(Page images and extracted text)
....

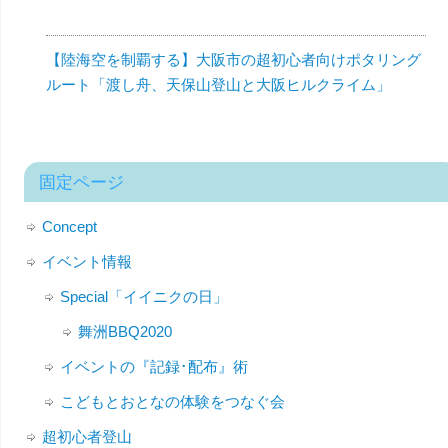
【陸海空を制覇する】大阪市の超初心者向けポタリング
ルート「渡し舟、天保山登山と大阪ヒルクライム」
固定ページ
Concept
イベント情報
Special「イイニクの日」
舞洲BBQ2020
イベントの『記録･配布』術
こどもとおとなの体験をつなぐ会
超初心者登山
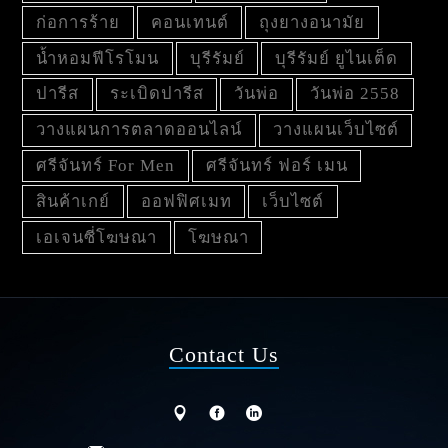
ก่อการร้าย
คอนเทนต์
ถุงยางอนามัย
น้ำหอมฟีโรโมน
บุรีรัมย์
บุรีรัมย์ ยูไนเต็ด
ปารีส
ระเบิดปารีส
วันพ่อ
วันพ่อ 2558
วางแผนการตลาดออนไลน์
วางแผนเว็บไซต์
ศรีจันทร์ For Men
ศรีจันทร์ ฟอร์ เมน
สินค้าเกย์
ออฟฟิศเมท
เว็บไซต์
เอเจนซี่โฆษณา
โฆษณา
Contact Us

....

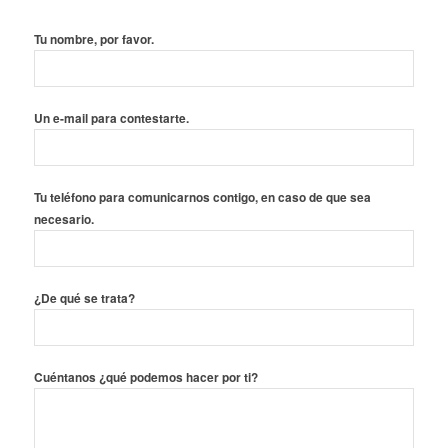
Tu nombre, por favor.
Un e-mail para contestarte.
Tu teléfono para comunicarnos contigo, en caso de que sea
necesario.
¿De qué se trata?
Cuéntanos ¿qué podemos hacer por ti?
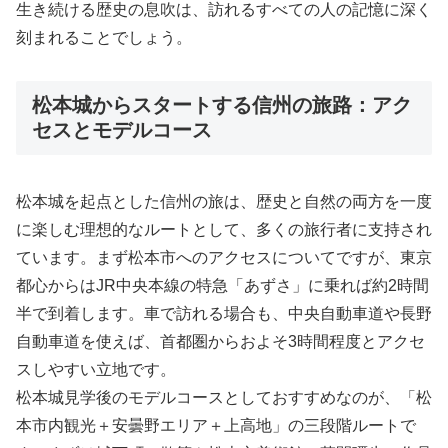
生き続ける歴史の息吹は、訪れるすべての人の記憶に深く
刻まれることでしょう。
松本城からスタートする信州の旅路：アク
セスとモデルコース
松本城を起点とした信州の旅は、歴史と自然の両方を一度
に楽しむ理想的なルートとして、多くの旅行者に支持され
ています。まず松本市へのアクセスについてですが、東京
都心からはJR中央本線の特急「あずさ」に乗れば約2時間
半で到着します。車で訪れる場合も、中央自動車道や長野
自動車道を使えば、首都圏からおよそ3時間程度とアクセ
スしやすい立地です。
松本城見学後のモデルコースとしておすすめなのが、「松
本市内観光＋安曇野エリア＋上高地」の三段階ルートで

....

▸ **WHAT THE EXERCISE ASKS**
Considering only lines that contain the word "para", say how many there are in the data, with no other text.

▸ **WRITTEN SOLUTION**
2